The formula of the compound culture medium for protein expression comprises the following components: 12g/L yeast powder, 6g/L peptone and 2.5g/L KH2PO4,12g/L K2HPO4·3H2O,6g/L(NH4)2SO4,3g/L MgSO4·7H2O, 60g/L glucose.
2. Growth curve and specific growth rate determination: first, activated single colonies were picked up into 2mL seed liquid medium, incubated at 37 ℃ for 2-4 hours at 220rpm to OD6000.5-1.0; then, the cells were inoculated in a gradient to 5ml of M9(+ Trp)1 Xmedium and cultured at 37 ℃ for 10 hours at 220 rpm; the initial OD after transfer was controlled in 250ml unbaffled flasks that were transferred to 18ml M9(+ Trp)1 Xmedium600The culture was carried out at 37 ℃ and 220rpm, with the range of 0.03 to 0.05. The OD was measured initially (0 h) and every 2h after transfer600Until the measured OD600The stability is maintained for a long time or the reduction is obvious. Growth plots were made using Origin and specific growth rates were calculated.
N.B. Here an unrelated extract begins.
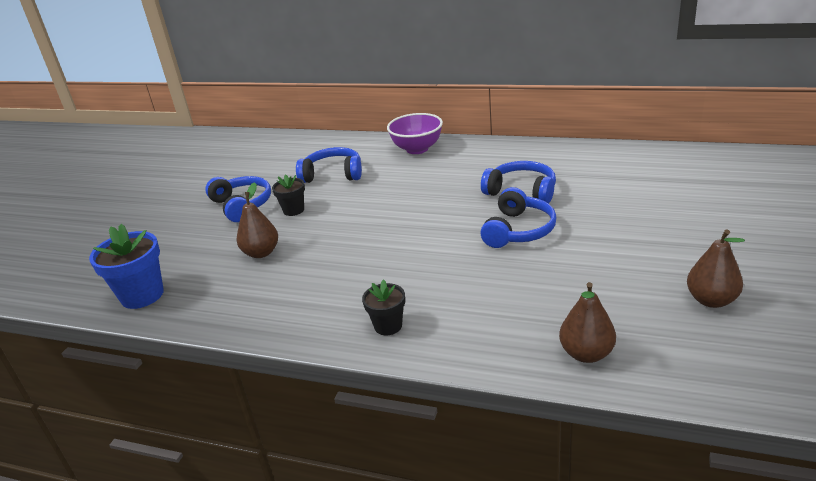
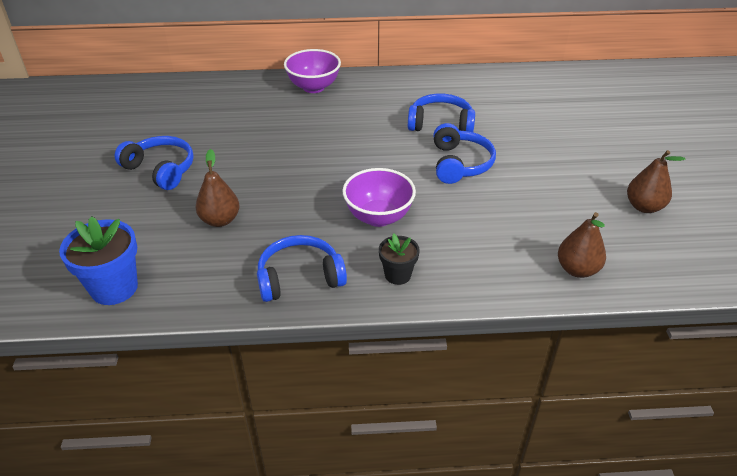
camera: 25 degrees left, 10 degrees up
(293, 210) = (224, 168): black flower pot -> none
(333, 174) = (241, 123): blue headphones -> blue headphones (299, 277)
(404, 269) = (378, 217): none -> purple bowl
3. And (3) measuring the expression amount of the ovalbumin: the expression level of ovalbumin was characterized using the fluorescence intensity of the linearly expressed green fluorescent protein. Picking activationThe single colonies of (2) were added to a 24-deep well plate containing 1.5ml of the complex medium per well, and cultured at 37 ℃ and 220 rpm. Sampling is carried out every 2-5 hours, the obtained samples are added into a 96 white light-hole plate and diluted appropriately, and the OD of each sample is measured in a microplate reader600And fluorescence intensity, excitation wavelength 488nm, emission wavelength 523 nm.
Example 1: construction of oppD gene knockout integration frame and obtaining of gene knockout strain BS168 delta oppD
Knocking out ATP-binding protein gene oppD (shown as SEQ ID NO. 2):
designing a primer rh _ oppD (S) _1F/rh _ oppD (S) _1R, and carrying out colony PCR on wild bacillus subtilis to obtain an integration frame left arm; designing a primer rh _ oppD (S) -2F/rh _ oppD (S) -2R, and carrying out PCR on a resistance plasmid p7S6 (shown as SEQ ID NO. 7) to obtain a resistance amplification fragment; designing a primer rh _ oppD (S) -3F/rh _ oppD (S) -3R, and carrying out colony PCR on wild bacillus subtilis to obtain the right arm of an integration frame; and finally, the three fragments are fused and amplified in a fusion PCR mode, and an oppD knockout integration frame is constructed.
The constructed integration frame is transformed into a wild type bacillus subtilis 168 strain. Using yz-oppD-750-F: 5'-gaatcaggagtatgtgcttgcttca-3' and yz-750-R: 5'-ttcaaatatatcctcctcactattttgattagtacct-3', selecting transformants for colony PCR, generating 750bp bands, and verifying the success of constructing the gene knockout bacillus subtilis BS168 delta oppD.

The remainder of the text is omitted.